▸ 課題: 下のエントリをすべて、「番号」と「行」の二列を持つMarkdownの表に並べよ。空行と画像を示す行は表に入れないこと。

▸ 演習の入力:
<<<<

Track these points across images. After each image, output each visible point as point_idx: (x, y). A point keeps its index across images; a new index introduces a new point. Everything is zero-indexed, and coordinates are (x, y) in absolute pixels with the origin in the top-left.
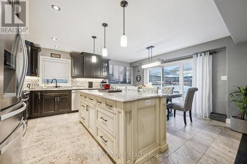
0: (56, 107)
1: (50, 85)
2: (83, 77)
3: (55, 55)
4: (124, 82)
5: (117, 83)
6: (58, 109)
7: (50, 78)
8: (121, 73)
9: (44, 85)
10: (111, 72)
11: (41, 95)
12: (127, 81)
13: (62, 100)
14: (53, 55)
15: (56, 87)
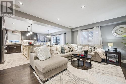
0: (15, 50)
1: (12, 43)
2: (26, 40)
3: (14, 32)
4: (45, 42)
5: (41, 42)
6: (16, 51)
7: (12, 40)
8: (43, 38)
9: (10, 43)
10: (38, 38)
11: (9, 46)
12: (46, 41)
13: (17, 48)
14: (13, 32)
15: (15, 43)
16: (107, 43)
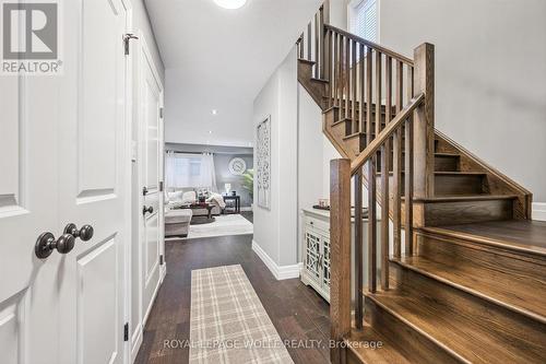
16: (223, 184)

>>>>

▸ 解答:
| 番号 | 行 |
|---|---|
| 1 | Track these points across images. After each image, output each visible point as point_idx: (x, y). A point keeps its index across images; a new index introduces a new point. Everything is zero-indexed, and coordinates are (x, y) in absolute pixels with the origin in the top-left. |
| 2 | 0: (56, 107) |
| 3 | 1: (50, 85) |
| 4 | 2: (83, 77) |
| 5 | 3: (55, 55) |
| 6 | 4: (124, 82) |
| 7 | 5: (117, 83) |
| 8 | 6: (58, 109) |
| 9 | 7: (50, 78) |
| 10 | 8: (121, 73) |
| 11 | 9: (44, 85) |
| 12 | 10: (111, 72) |
| 13 | 11: (41, 95) |
| 14 | 12: (127, 81) |
| 15 | 13: (62, 100) |
| 16 | 14: (53, 55) |
| 17 | 15: (56, 87) |
| 18 | 0: (15, 50) |
| 19 | 1: (12, 43) |
| 20 | 2: (26, 40) |
| 21 | 3: (14, 32) |
| 22 | 4: (45, 42) |
| 23 | 5: (41, 42) |
| 24 | 6: (16, 51) |
| 25 | 7: (12, 40) |
| 26 | 8: (43, 38) |
| 27 | 9: (10, 43) |
| 28 | 10: (38, 38) |
| 29 | 11: (9, 46) |
| 30 | 12: (46, 41) |
| 31 | 13: (17, 48) |
| 32 | 14: (13, 32) |
| 33 | 15: (15, 43) |
| 34 | 16: (107, 43) |
| 35 | 16: (223, 184) |